KPK: Gubernur Aceh Perlu Perjelaskan Status Pesawat
MEULABOH - Komisi Pemberantasan Korupsi (KPK) mengatakan, Gubernur Aceh, Irwandi Yusuf, perlu menjelaskan status pesawat yang ia gunakan saat mendarat darurat di kawasan Peukan Bada, Aceh Besar beberapa waktu lalu. Diketahui, pesawat tersebut milik seorang pengusaha bernama Lukman CM.
Hal tersebut disampaikan Pejabat Fungsional Direktorat Pembinaan Jaringan Kerja Antar-Komisi dan Instansi (PJKAKI) KPK, Johnson R Ginting, saat ditanyai wartawan usai menjadi pemateri dalam acara di Universitas Teuku Umar (UTU) Meulaboh, Aceh Barat, Rabu (28/2/2018).
“Pesawat yang digunakan Gubernur Aceh itu perlu dikaji dulu, yakni dalam bentuk apa ketika Gubernur Aceh itu gunakan, apa dalam bentuk pemberian tertentu atau pinjam atau dalam bentuk lainnya? Maka perlu dikaji. Tentu dalam hal ini Gubernur perlu menyampaikan penggunaan pesawat tersebut,” kata Johnson.
Apabila pesawat tersebut berstatus pemberian, maka Gubernur harus melaporkannya kepada KPK sehingga tidak terjadi perbuatan gratifikasi. “Yang diberikan, apapun, harus dilaporkan ke KPK. Itu dalam bentuk apapun,” pungkas Jhonson.
Terkait status pesawat yang digunakan Irwandi, Johnson R Ginting juga menyinggung peran DPRA dalam hal pengawasan. Dia katakan, DPRA perlu proaktif memastikan status pesawatyang digunakan tersebut, apakah menyalahi aturan atau tidak.
“Ya proaktif DPRA lah. Pastikan dulu soal pesawat itu,” ucap Pejabat Fungsional Direktorat PJKAKI KPK ini.
Jhonson hadir ke Aceh untuk mengisi acara ‘Road Show Open Data Platform ke Universitas di Aceh’ yang diselengarakan Gerakan Antikorupsi (GeRAK) Aceh, didukung The Asia Foundation (TAF) Program SETAPAK. Untuk Aceh, road show dimulai dari UTU Meulaboh, dan selanjutnya direncanakan diselenggarakan di wilayah tengah dan utara Aceh.
Koordinator GeRAK Aceh, Edy Syah Putra, mengungkapkan road show tersebut dalam rangka memperkenalkan open data kepada mahasiswa di lingkungan kampus, serta mempublikasikan data melalui portal GeRAK Aceh. “Diharapkan dapat mendorong peningkatan tata kelola melalui transparansi open data platform sekaligus partisipasi publik dalam pembangunan di kampus, termasuk di Aceh Barat,” katanya.

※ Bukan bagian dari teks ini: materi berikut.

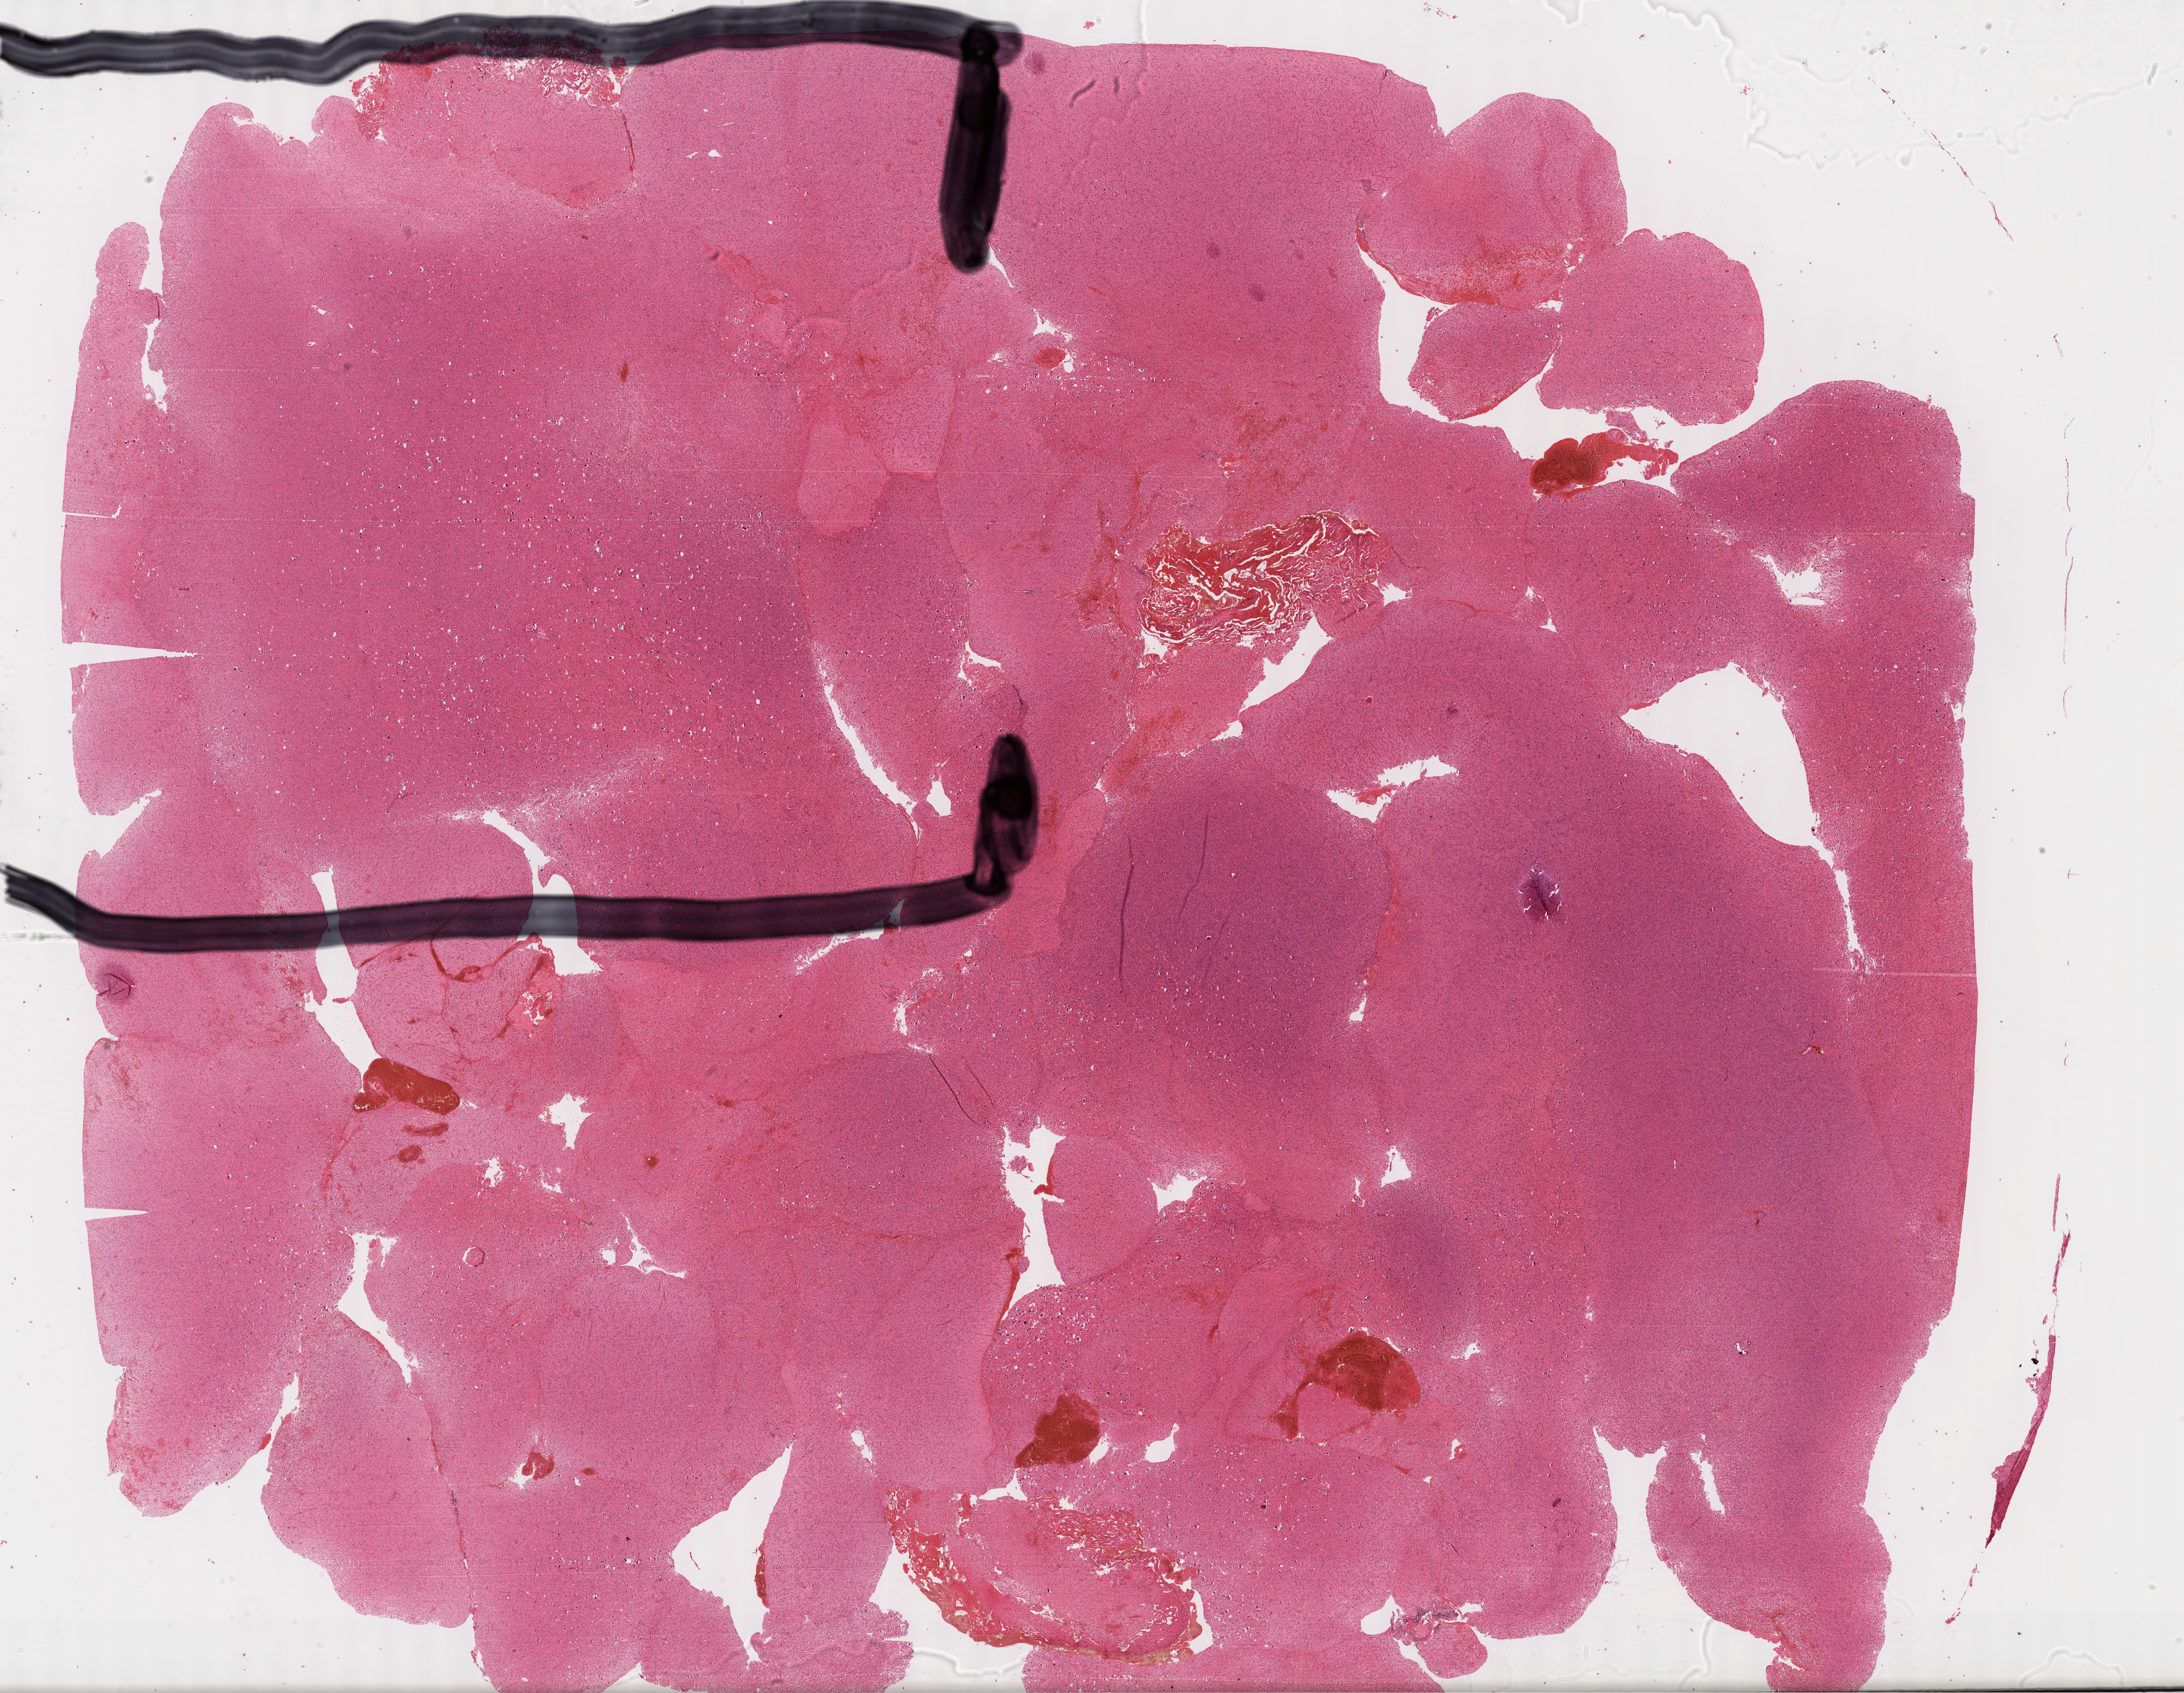
H&E-stained whole-slide image, whole scanned area (about 29.7 x 23.0 mm, acquisition: 40x scan) shown as a low-resolution overview. Formalin-fixed paraffin-embedded (FFPE) diagnostic section. Brain, primary tumour sample. Patient: male, age at initial diagnosis 46 years.
Pathologic diagnosis: Astrocytoma, anaplastic (cerebrum).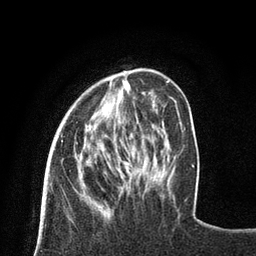
Breast MRI (dynamic contrast-enhanced), one axial slice. Slice 22 of 80 in the series (ordered by position). Cropped to one breast. Dynamic contrast-enhanced series, time point 2 of 8 at this slice position (early post-contrast). 3 T. TE 2.1 ms, TR 4.7 ms. 256 × 256 image matrix, field of view 170 × 170 mm. Female patient.
Outlined on this slice (semi-automatic segmentation, software-assisted and operator-edited):
- enhancing-tissue mask used for the functional tumour volume (all voxels passing the contrast-enhancement thresholds inside the analysis volume; usually the tumour): bounding box (x1, y1, x2, y2) in pixels: (61, 141, 138, 182)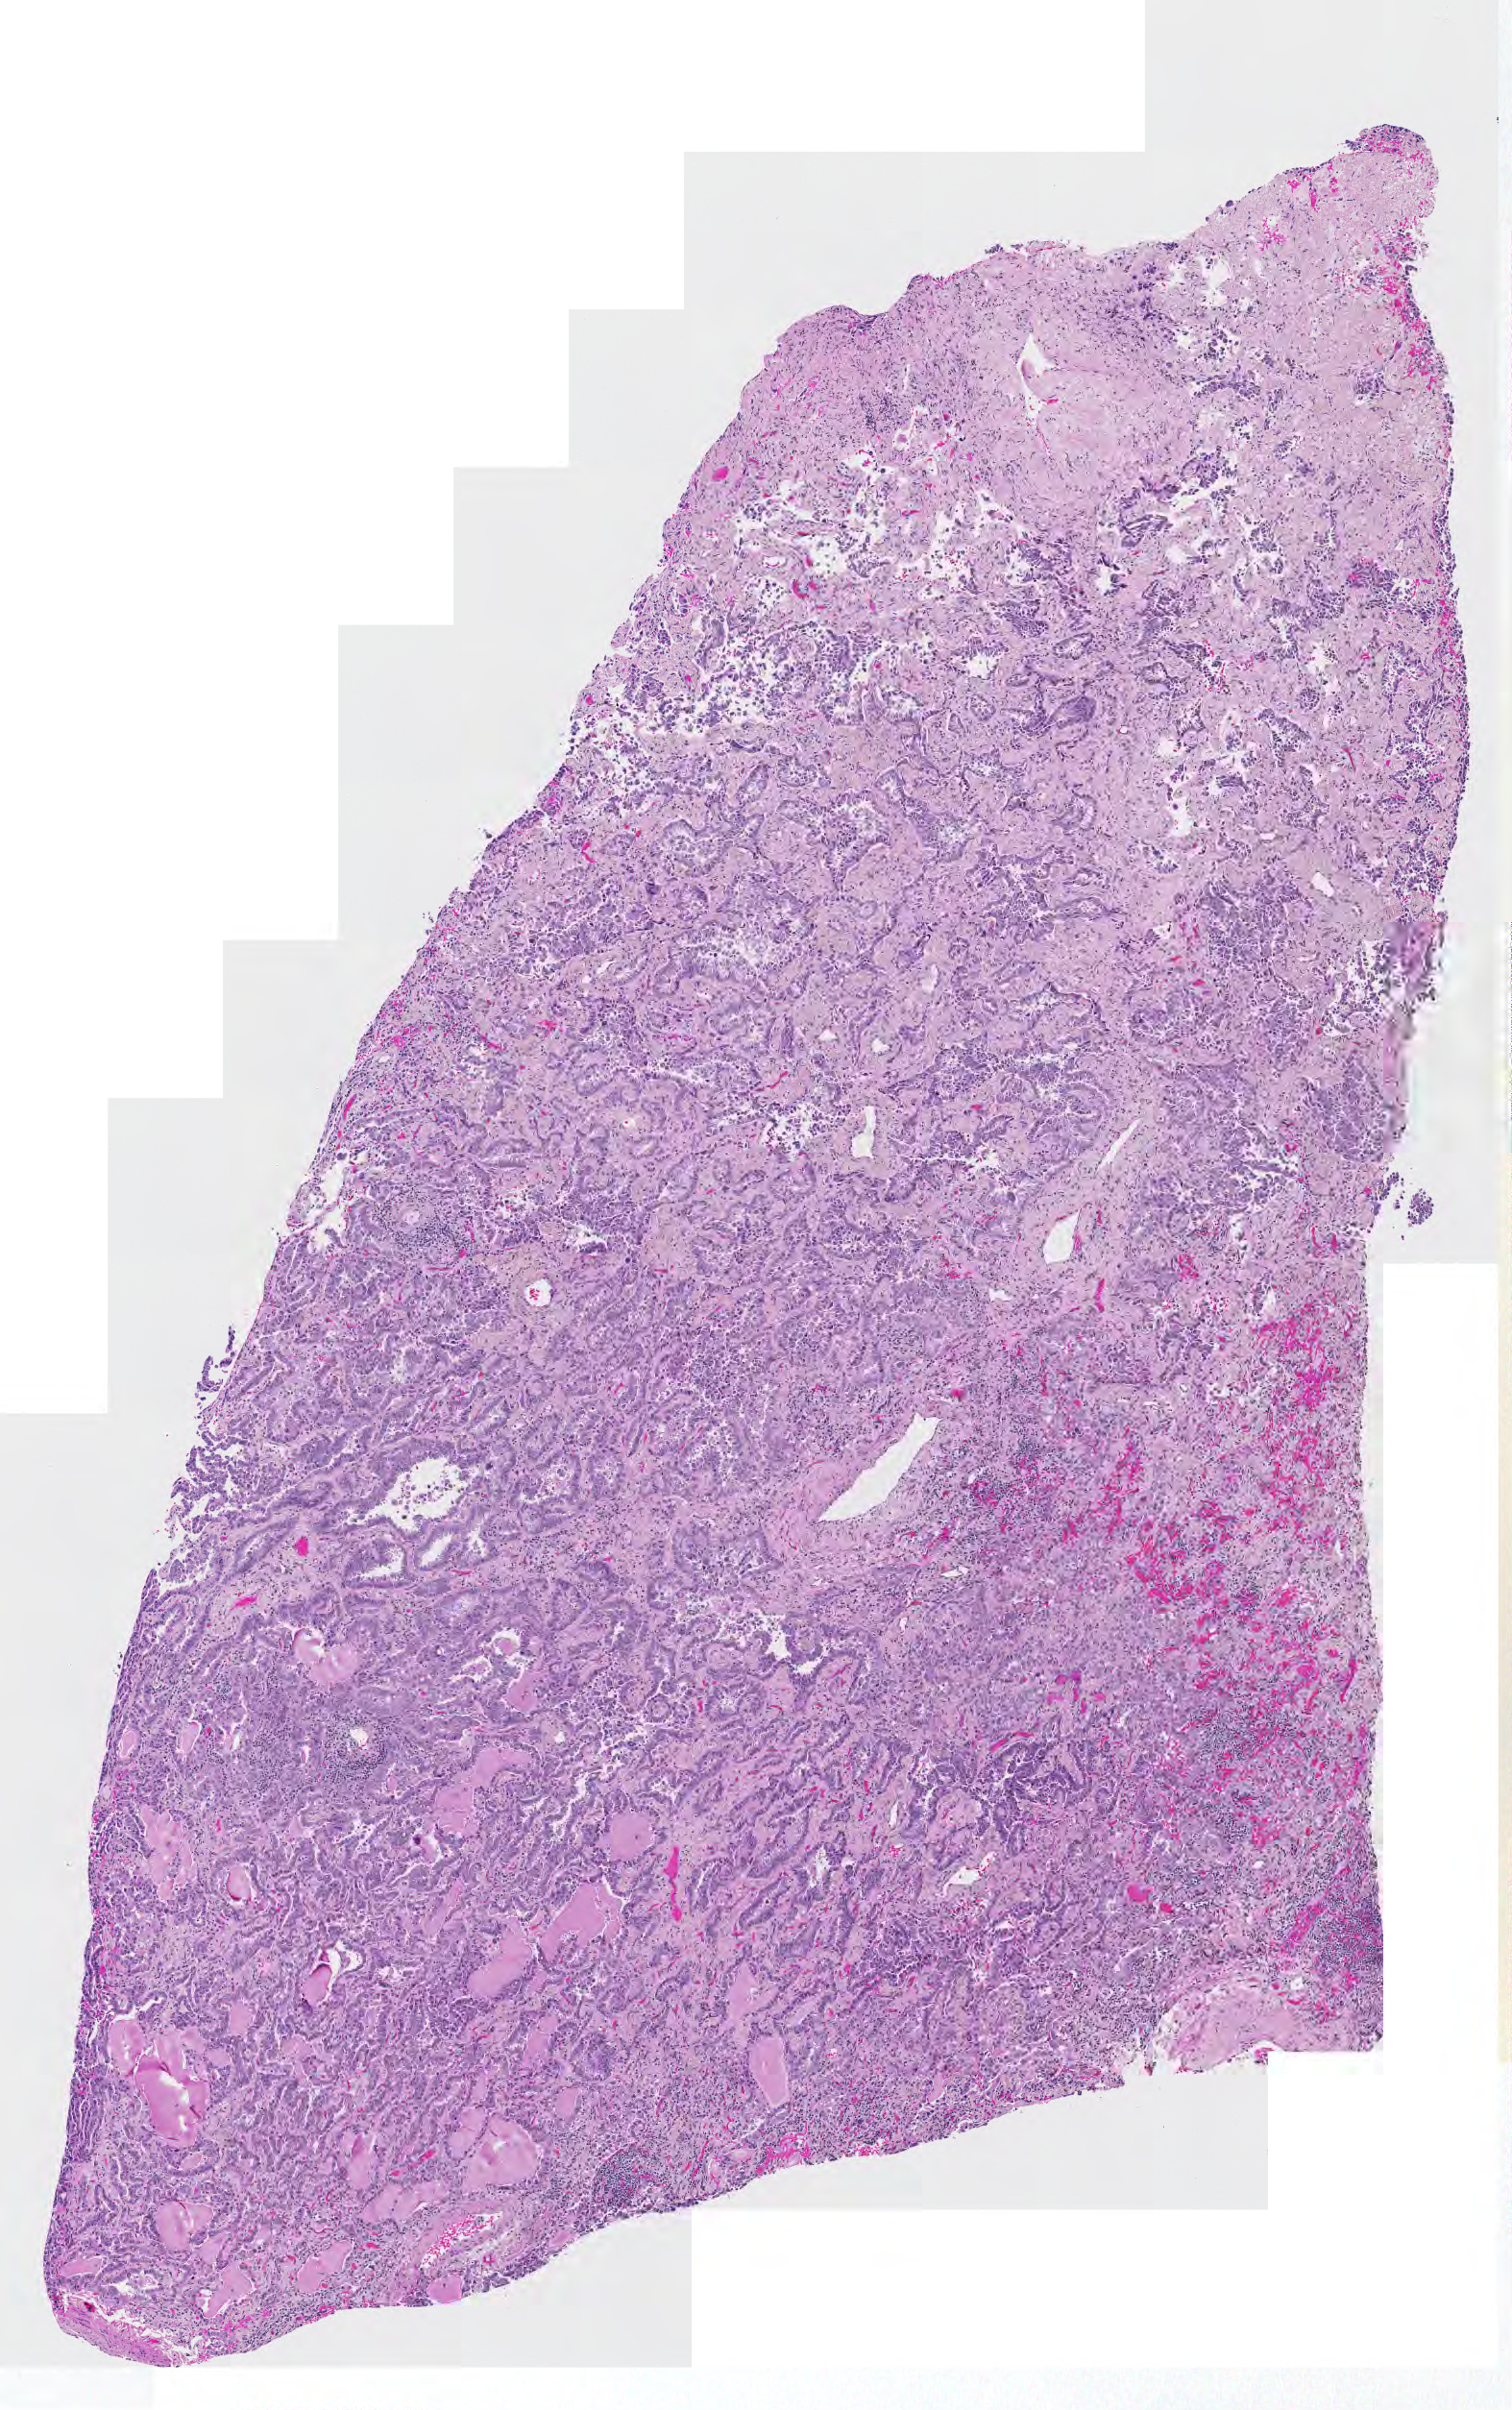
Digitized Hematoxylin and eosin (H&E) stained tissue section (whole slide), shown as a low-resolution overview of the whole scanned area (about 4.1 x 6.5 mm, slide scanned at 20x). Tumour tissue sample, sampled site: lung. Patient: female, age 68 years. Histologic grade: G2 (moderately differentiated). Slide review estimates, as recorded: tumour nuclei 80%, necrosis 3%.
AJCC pathologic stage: IA. Diagnosis: Adenocarcinoma, NOS. Primary tumour site (as recorded): right upper lobe.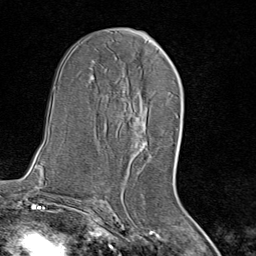
Breast MRI (dynamic contrast-enhanced), one axial slice; position 44 of 80 along the scan axis; cropped to one breast; dynamic contrast-enhanced series, time point 2 of 8 at this slice position (early post-contrast); 1.5 T; TE 1.8 ms, TR 4.3 ms; 256 × 256 image matrix, field of view 180 × 180 mm. Female patient.
Annotated regions visible in this slice (semi-automatically segmented with operator editing):
- enhancing-tissue mask used for the functional tumour volume (all voxels passing the contrast-enhancement thresholds inside the analysis volume; usually the tumour): bounding box <134,92,175,155> (left, top, right, bottom; pixels)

Hal senada juga disampaikan Jhonson. Dia meminta kabupaten/kota dan Pemerintah Aceh, termasuk juga universitas, agar mendukung keterbukaan informasi publik.
Keterbukaan ini diharapkan dapat membangun transparansi, sehingga terhindar dari praktik perbuatan korupsi dan kejahatan lainnya. “Kita dorong pemerintah daerah dan lembaga universitas agar membuka informasi kepada masyarakat,” harapnya.
Pejabat Fungsional Direktorat Pembinaan Jaringan Kerja Antar Komisi dan Instansi (PJKAKI) KPK, Johnson R Ginting, juga mengatakan akan mengecek kembali laporan soal dana mantan kombatan GAM sebesar Rp 650 miliar.
“Akan kita cek dulu, apakah benar ada masuk laporan ke kita (KPK),” katanya menjawab pertanyaan wartawan.
Seperti diketahui kasus dana Rp 650 miliar kini dalam tahap pengusutan pihak Kejaksaan Tinggi (Kejati) Aceh. Kasus itu, selain pernah dilaporkan GeRAK Aceh ke Kejati Aceh, juga telah dilaporkan ke KPK. “Tentu dalam setiap pengusutan kita akan awasi,” tukas Jhonson.
Ia menambahkan KPK telah menerima sejumlah laporan dari Aceh. Tentu informasi dan laporan yang masuk akan dikaji dan bila ditemukan tindakan pidana korupsi, akan diusut termasuk kegiatan operasi tangkap tangan (OTT).
“Ada. Tapi ya tidak kita sampaikan terbuka. Nanti bisa bocor. Macam-macam lah laporan masuk,” ujarnya.